A blog is a species of interactive electronic diary by means of which the unpublishable, untrammeled by editors or the rules of grammar, can communicate their thoughts via the web. (Though it sounds like something you would find stuck in a drain, the ugly neologism blog is a contraction of “web log.”) Until recently, I had not spent much time thinking about blogs or Blog People. …
In the eyes of bloggers, my sin lay in suggesting that Google is OK at giving access to random bits of information but would be terrible at giving access to the recorded knowledge that is the substance of scholarly books. I went further and came up with the unoriginal idea that the thing to do with a scholarly book is to read it, preferably not on a screen. It turns out that the Blog People (or their subclass who are interested in computers and the glorification of information) have a fanatical belief in the transforming power of digitization and a consequent horror of, and contempt for, heretics who do not share that belief.
How could I possibly be against access to the world’s knowledge? Of course, like most sane people, I am not against it and, after more than 40 years of working in libraries, am rather for it. I have spent a lot of my long professional life working on aspects of the noble aim of Universal Bibliographic Control—a mechanism by which all the world’s recorded knowledge would be known, and available, to the people of the world. My sin against bloggery is that I do not believe this particular project will give us anything that comes anywhere near access to the world’s knowledge.
It is obvious that the Blog People read what they want to read rather than what is in front of them and judge me to be wrong on the basis of what they think rather than what I actually wrote.

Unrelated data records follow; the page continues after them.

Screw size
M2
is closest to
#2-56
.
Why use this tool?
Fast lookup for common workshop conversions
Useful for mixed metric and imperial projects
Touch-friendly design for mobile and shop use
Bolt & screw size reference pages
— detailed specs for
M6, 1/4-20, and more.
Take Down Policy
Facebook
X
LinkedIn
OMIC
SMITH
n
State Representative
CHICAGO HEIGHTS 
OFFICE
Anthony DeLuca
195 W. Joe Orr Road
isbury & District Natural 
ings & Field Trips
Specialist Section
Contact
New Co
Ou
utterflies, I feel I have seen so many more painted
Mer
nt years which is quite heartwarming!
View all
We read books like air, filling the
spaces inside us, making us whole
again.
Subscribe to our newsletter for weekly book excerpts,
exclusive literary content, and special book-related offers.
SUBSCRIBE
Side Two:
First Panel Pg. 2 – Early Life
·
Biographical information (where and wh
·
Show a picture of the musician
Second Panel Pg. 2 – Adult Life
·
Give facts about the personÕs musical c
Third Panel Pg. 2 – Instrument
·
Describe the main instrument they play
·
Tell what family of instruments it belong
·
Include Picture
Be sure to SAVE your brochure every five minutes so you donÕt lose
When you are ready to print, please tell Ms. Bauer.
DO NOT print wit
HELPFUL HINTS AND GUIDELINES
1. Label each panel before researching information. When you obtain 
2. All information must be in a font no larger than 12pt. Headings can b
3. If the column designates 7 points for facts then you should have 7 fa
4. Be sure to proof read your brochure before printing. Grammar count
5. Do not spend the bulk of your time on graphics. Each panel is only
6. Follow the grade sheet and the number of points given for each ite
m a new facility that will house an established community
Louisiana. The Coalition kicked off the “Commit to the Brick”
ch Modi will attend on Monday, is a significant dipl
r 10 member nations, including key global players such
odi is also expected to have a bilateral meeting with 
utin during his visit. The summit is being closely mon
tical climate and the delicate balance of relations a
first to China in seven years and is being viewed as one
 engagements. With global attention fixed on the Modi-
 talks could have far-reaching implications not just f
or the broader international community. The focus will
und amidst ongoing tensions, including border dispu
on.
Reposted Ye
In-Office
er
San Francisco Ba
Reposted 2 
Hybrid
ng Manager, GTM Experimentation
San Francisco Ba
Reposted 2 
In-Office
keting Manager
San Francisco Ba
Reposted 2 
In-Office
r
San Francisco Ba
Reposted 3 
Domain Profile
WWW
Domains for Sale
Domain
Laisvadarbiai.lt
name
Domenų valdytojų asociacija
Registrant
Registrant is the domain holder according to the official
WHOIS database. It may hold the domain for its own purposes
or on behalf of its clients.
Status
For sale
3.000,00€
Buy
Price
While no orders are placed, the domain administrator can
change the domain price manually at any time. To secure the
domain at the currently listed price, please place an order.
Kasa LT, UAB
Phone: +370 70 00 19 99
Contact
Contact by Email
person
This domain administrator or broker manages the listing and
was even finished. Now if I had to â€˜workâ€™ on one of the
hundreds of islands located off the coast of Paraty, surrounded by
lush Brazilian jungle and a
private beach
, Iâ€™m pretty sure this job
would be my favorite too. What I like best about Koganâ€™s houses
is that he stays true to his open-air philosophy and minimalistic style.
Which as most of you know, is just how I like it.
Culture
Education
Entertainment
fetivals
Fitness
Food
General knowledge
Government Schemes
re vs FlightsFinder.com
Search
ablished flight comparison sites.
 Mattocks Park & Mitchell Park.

Given the quality of the writing in the blogs I have seen, I doubt that many of the Blog People are in the habit of sustained reading of complex texts. It is entirely possible that their intellectual needs are met by an accumulation of random facts and paragraphs. In that case, their rejection of my view is quite understandable.
To claim that one lifestyle is superior is hypocritical, egotistical, and superficial.
That is a nonsensical statement, and exemplary of the sort of moral relativism that is prevalent among many people today. Of course some lifestyles are superior to others: how could you possibly claim that the “lifestyle” of someone like Mother Teresa was not superior that of Hermann Goering? It doesn’t make a bit of sense, unless you’re willing to assert that morality is irrelevant to quality, which makes this argument even more silly.
If we apply the generalization to the librarian’s statements, it begins to make more sense, however. Apart from that, he makes it seem as though they’re “inferior” for not having read “complex texts”. Inferior in education, perhaps, but in the grand scheme of things education is a good indicator of a person’s worth as a librarian, physicist, or dinner guest, but not a great indicator of a person’s intrinsic qualities. This Librarian is behaving as many academics do when faced with “competition from the great unwashed:” with disdain and snobbery.
That being said, I think that the blogosphere is a good and vital part of the datasphere as a whole, and I’m glad it’s there, if for no other reason than it serves as an audit for the fourth estate: if enough people cry “bullshit!” simultaneously, they’ll eventually be heard.
And this guy, responding to that guy:
This schmuck’s argument that “You have to like the things I like in order to be intelligent” is absurd on its face. He comes off as a prototype elitist douchebag.
Ahh, I love the internet. And they wonder why no one reads newspapers anymore.